I refer you to an article from the New York Times, which summarizes this phenomenon in the New York region:

One last point: If the drugs Versed and fentanyl are used, there exist specific and effective antidotes for each drug if the patient becomes oversedated. The antagonist for Versed is Romazicon (flumazenil), and the antagonist for fentanyl is Narcan (naloxone). If these drugs are injected promptly into the IV of an oversedated patient, the patient will wake up in seconds, before any oxygen deprivation affects the brain or heart.

Propofol, however, has no specific antagonist. Propofol only wears off as it is redistributed out of the blood stream into other tissues, and its blood level declines. A propofol overdose can cause obstruction of breathing, and/or depression of breathing, such that the blood oxygen level is insufficient for the brain and heart. The Food and Drug Administration (FDA) mandates that a Black Box warning be included in the packaging of every box of propofol. That warning states that propofol “should be administered only by persons trained in the administration of general anesthesia and not involved in the conduct of the surgical/diagnostic procedure.”

Anesthesiologists are experts at using propofol. I administer propofol to 99% of my patients who are undergoing general anesthesia for a surgical procedure. Anesthesiologists are experts at managing airways and breathing. Individuals who are not trained to administer general anesthesia should never administer propofol to a patient, in a hospital or in an outpatient surgery center.

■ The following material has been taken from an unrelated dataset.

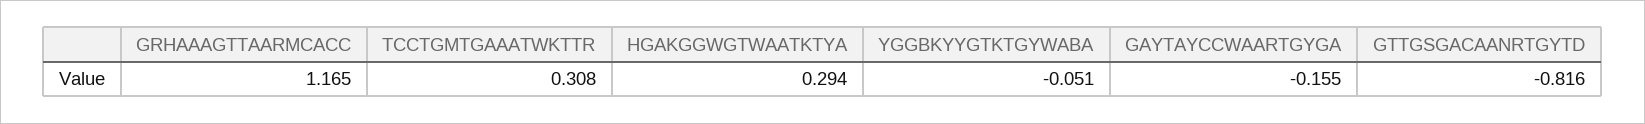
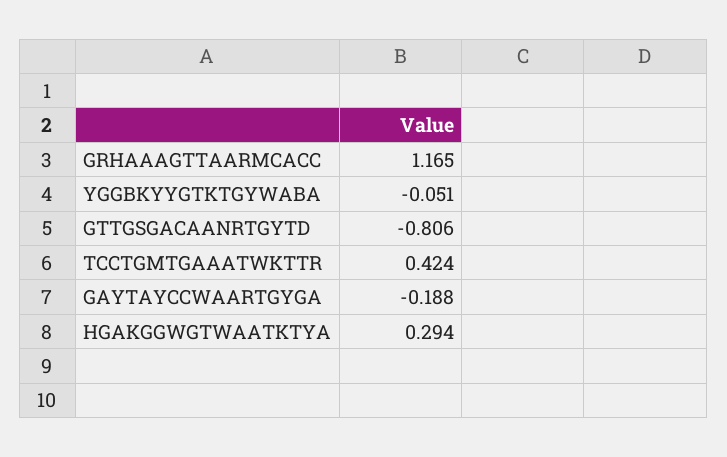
TCCTGMTGAAATWKTTR: 0.308 -> 0.424
GAYTAYCCWAARTGYGA: -0.155 -> -0.188
GTTGSGACAANRTGYTD: -0.816 -> -0.806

I serve as the Medical Director of an outpatient surgery center in Palo Alto, California. We perform a variety of orthopedic, head and neck, plastic, ophthalmic, and general surgery procedures safely each year. In addition, our gastroenterologists perform thousands of endoscopies each year. I review the charts of the endoscopy patients as well as the surgical patients prior to the procedures, and in our center, approximately 99% of endoscopies can be safely performed under Versed and fentanyl conscious sedation, without the need for an anesthesiologist attending to the patient.

If you have an endoscopy, ask questions. Will you receive conscious sedation with drugs like Versed and fentanyl, or will an anesthesiology professional administer propofol? You deserve to know.